By going 8-0 before Memorial Day, Patrick Corbin has emerged as the best starting pitcher of the first two months of the 2013 Major League season, a pretty serious jump in Q ratings from being a guy that almost no one heard of coming out of spring training.
The Arizona Diamondbacks’ southpaw also owns a 1.71 earned run average. He is just 23 with prior pitching stops in places that have a lower recognition factor than his name does. He is from upstate New York, next to Syracuse, and Corbin didn’t even play baseball for his high school until his junior year.
After that he enrolled in Mohawk Valley Community College where the 6-foot-3, 185-pound Corbin also played on the basektball team. Then, after showing some potential on a summer travel team, Corbin transferred to Chipola College in Marianna, Florida to concentrate on baseball. Both Mohawk and Chipola are two-year schools that scouts seek out after they purchase maps and compasses at Bass Pro Shops.
It was Corbin’s plan to play for the University of Southern Mississippi, but by then he had showed enough promise that scouts did find him and he was plucked in the amateur draft. Corbin showed enough potential to be drafted by the Los Angeles, but then he was traded to the Diamonbacks. Last season Corbin made his Major League debut and it was forgettable enough to keep him off of big-league fans’ radar screens. He finished 6-8 with a 4.54 earned run average.
Yet now, two months into the current season, Corbin has been just about the best starting pitcher in baseball. Somehow, for most fans, he remains little-known.

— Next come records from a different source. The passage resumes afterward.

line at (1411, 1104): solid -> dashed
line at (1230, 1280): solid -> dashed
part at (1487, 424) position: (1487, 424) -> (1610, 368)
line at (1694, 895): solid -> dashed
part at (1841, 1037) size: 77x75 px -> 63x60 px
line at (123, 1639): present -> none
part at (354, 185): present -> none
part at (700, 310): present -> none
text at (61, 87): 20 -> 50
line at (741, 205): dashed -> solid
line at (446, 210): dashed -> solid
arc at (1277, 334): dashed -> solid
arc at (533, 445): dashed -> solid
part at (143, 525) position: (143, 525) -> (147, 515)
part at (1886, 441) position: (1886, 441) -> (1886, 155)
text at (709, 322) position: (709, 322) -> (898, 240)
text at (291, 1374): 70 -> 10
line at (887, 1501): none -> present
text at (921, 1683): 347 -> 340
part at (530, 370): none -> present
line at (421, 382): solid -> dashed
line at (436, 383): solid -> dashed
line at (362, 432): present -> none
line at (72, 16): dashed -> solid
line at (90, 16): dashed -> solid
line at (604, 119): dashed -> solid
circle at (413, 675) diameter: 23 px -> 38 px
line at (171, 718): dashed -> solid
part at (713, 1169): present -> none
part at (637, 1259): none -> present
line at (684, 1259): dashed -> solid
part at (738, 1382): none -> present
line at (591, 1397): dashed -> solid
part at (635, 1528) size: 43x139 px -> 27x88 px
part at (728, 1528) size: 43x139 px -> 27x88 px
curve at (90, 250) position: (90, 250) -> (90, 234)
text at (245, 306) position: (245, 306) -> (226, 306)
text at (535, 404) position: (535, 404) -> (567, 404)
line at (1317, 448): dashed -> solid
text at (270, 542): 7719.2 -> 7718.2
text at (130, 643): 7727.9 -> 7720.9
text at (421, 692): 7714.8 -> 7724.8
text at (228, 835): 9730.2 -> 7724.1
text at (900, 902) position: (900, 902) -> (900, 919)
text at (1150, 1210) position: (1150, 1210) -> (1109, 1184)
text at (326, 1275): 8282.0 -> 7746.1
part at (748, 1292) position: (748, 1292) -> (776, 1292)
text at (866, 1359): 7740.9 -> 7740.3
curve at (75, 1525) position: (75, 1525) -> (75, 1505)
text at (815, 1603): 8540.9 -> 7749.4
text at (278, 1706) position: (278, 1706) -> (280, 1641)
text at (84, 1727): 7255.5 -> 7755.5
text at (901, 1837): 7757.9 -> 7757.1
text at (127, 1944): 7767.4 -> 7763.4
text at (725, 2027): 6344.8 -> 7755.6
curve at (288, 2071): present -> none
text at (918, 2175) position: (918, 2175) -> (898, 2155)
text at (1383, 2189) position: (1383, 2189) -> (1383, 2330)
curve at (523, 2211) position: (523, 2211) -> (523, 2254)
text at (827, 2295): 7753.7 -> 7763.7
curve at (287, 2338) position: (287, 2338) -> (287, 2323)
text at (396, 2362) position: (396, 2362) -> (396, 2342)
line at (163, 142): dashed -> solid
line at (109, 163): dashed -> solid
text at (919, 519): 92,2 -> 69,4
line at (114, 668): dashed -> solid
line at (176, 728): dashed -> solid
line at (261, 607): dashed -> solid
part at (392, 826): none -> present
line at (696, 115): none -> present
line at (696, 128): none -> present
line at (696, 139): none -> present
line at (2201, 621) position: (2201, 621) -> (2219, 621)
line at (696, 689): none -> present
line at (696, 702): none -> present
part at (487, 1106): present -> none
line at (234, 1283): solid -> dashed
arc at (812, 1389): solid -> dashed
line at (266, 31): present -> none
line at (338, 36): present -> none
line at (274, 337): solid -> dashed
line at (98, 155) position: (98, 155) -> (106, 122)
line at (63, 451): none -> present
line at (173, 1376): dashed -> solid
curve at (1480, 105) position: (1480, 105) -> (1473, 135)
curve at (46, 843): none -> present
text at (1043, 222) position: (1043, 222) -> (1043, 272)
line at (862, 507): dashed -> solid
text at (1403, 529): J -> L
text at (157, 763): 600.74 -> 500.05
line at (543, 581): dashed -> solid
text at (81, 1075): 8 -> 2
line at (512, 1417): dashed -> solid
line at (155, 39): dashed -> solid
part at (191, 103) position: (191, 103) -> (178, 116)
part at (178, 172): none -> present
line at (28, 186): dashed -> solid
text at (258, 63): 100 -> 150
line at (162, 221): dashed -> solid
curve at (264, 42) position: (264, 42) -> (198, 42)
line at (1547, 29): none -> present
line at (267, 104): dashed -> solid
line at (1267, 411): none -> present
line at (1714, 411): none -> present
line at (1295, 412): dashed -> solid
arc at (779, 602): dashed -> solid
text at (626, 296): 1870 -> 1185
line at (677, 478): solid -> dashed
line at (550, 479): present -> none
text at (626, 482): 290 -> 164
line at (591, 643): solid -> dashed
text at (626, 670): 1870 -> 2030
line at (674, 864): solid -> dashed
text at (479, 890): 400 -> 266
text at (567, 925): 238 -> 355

Of course, this could all change in a heartbeat. Corbin could develop a hitch in his delivery and go 0-8 over the next two months.
Or he may simply re-enter the earth’s atmosphere and go 4-4 in June and July. The odds are much more likely on something like that occurring than going 8-0 again for a 16-0 start. If Corbin is playing that well he will be a nationwide phenomenon, in demad to appear on every sports talk show in the country, and every late-night talk show on TV.
As time has gone on, publications, scouts and team representatives have liked Corbin more and more. From being overlooked he grew into a draft-worthy player. From being assigned a ceiling of average big-league starter, he has pretty much assured himself a spot on the National League All-Star team.
The addition of a knuckle-curveball to his throwing repetoire two years ago seems to have been the difference-maker for Corbin, making him nearly unhittable. The other day, as Corbin moved to 8-0, he was not at his sharpest, yet won 6-5, anyway, over the San Diego Padres.
“I didn’t have my best stuff,” Corbin said.
Sometimes it is more impressive when a pitcher can eke out a victory when he is not at his best. It demonstrates determination and adaptability in the facing of things wrong.
Corbin is either better than everyone thought he was, or is just better for now than everyone thought he would be. Either way, he and the Diamondbacks have got to just be loving it.